Settembre 2020: sono molto grato alla Cooperativa Il Pugno Aperto (Treviolo, BG) per avermi chiesto di lavorare con gli educatori e con le ragazze e i ragazzi della Comunità per minori “Il Guado”, nelle settimane che stanno preparando un trasferimento di sede da Stezzano a Dalmine, con un significativo cambiamento anche nel tipo di contesto (la Comunità educativa per minori  “Il Guado” è nata nel 1997 e fin da allora si è occupata di offrire una residenza a minori temporaneamente allontanati dalla propria famiglia da parte dell’Autorità Giudiziaria).

Abbiamo immaginato insieme un’attività che potesse dare a tutti un’occasione per mettersi metaforicamente allo specchio, incentrata sulla preparazione al viaggio e sulla progettazione condivisa di condizioni per vivere bene, tenendo presenti i vincoli e gli imprevisti che ogni viaggio/trasferimento comporta.

Per iniziare abbiamo affrontato l’esperimento mentale dell’utopia, confidando nel fatto che la simulazione mentale di gruppo offre una via d’accesso a intuizioni e possibilità impensate. In effetti, come notato in altre occasioni, la simulazione mentale permette ai parte­cipanti di esercitarsi nell’immaginare configurazioni attese al futuro e li mette al tempo stesso in condizione di confrontarsi con differenti immagini del proprio sé e, quindi, con i propri “sé possibili”.  In particolare, l’approccio alla simulazione mentale di gruppo secondo lo stile dell’utopia ha dimostrato in diverse occasioni di poter fare da “detonatore”, “de-congelatore” di relazioni e “acceleratore” di intuizioni.

Da un altro punto di vista, il dispositivo “utopia” coinvolge i partecipanti in un esercizio di sogno sociale, con una caratteristica distintiva rispetto all’approccio tradizionale al social dreaming, nel quale si parte da un sogno già sognato da qualcuno: nel nostro caso, come punto di partenza, non c’è un sogno già sognato, ma un sogno da sognare insieme fin dal principio. 

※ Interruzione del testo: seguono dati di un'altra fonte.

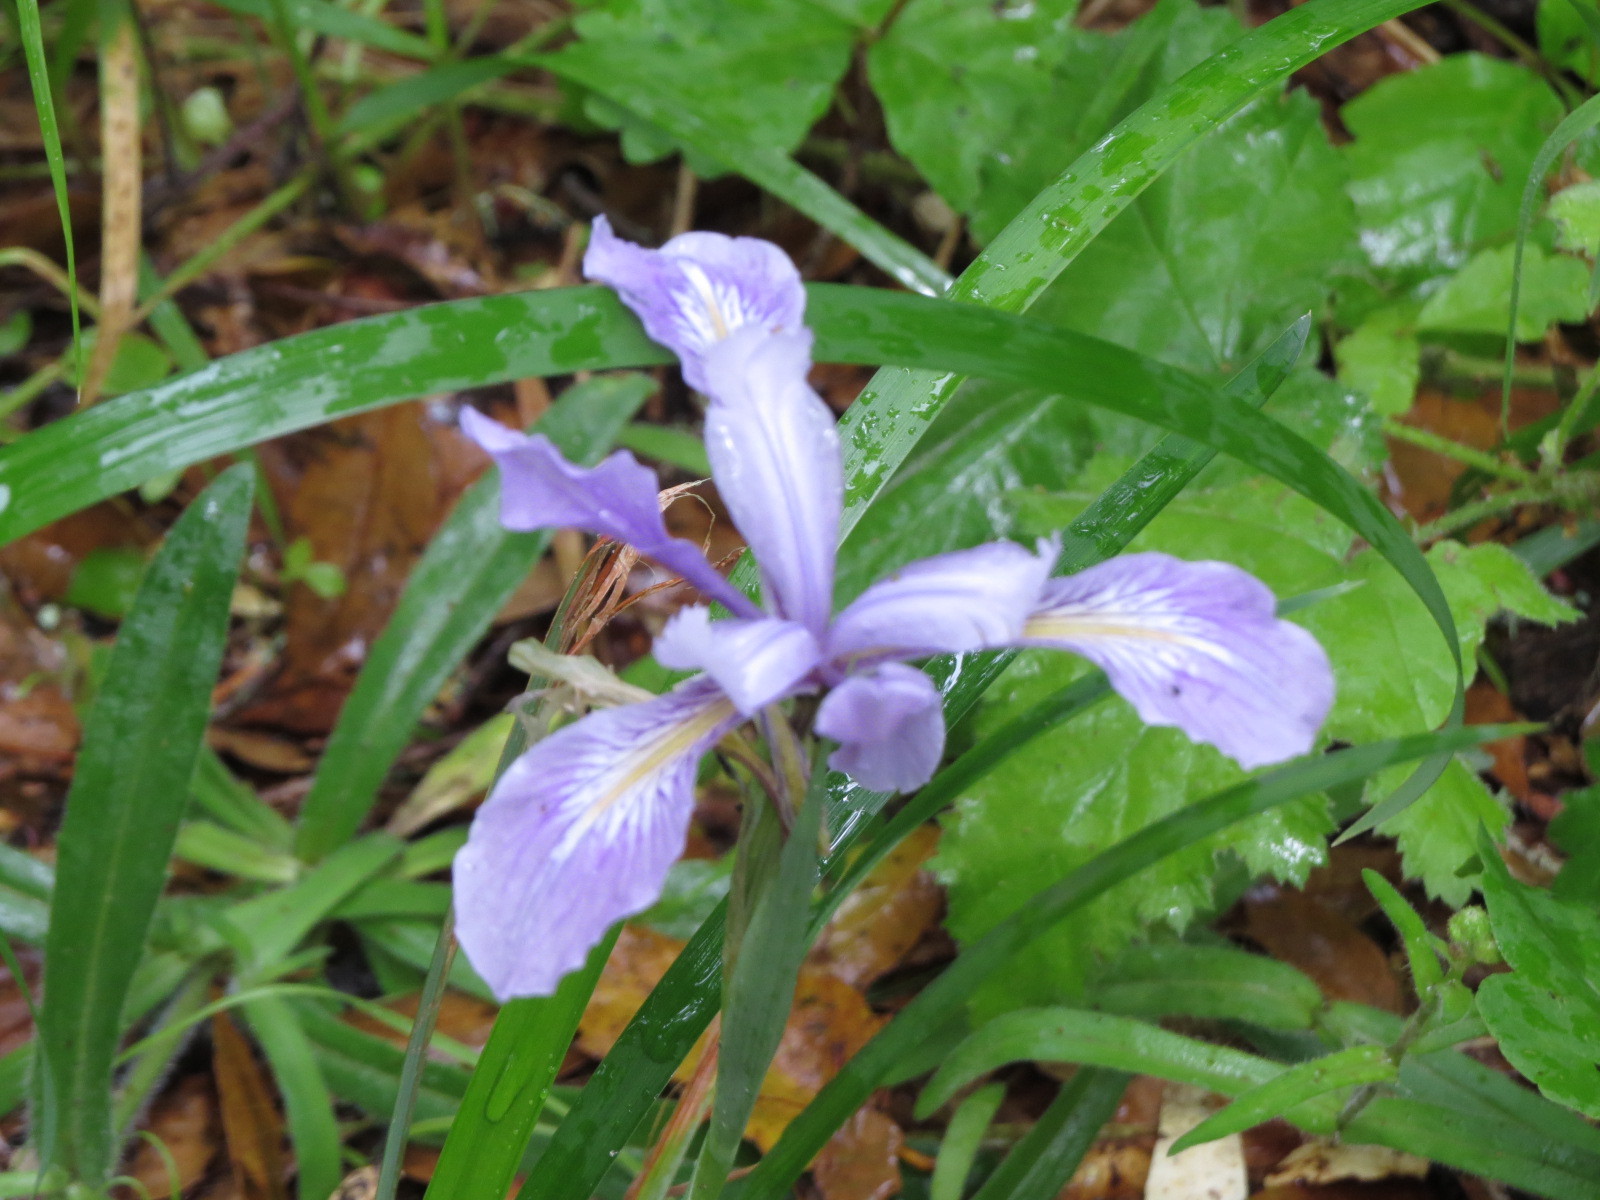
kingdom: Plantae
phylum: Tracheophyta
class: Liliopsida
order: Asparagales
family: Iridaceae
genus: Iris
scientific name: Iris douglasiana
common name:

Il viaggio verso l’immaginaria isola di utopia è una metafora del viaggio che aspetta “Il Guado”, che cambiando sede si troverà proiettato in una nuova rete di relazioni e in uno spazio differente, che inevitabilmente richiederà l’elaborazione di nuove regole e l’affiorare di nuove abitudini. L’incontro conclusivo del percorso – che ha messo insieme ragazze e ragazzi, educatori, due figure di riferimento della Cooperativa Il Pugno Aperto e due rappresentanti della comunità locale di Mariano di Dalmine/Mariano al Brembo – è servito per tentare il passaggio più difficile e interessante: tradurre alcune intuizioni avute parlando dell’utopia in intuizioni utili a progettare azioni nel mondo reale, nella nuova sede del Guado. Come sempre, non si pretende di trasferire l’utopia nel mondo reale (anche perché spesso le utopie che i gruppi riescono a immaginare sono largamente incompiute): si tratta di tentare di alimentare la realtà con dei “frammenti di utopia”.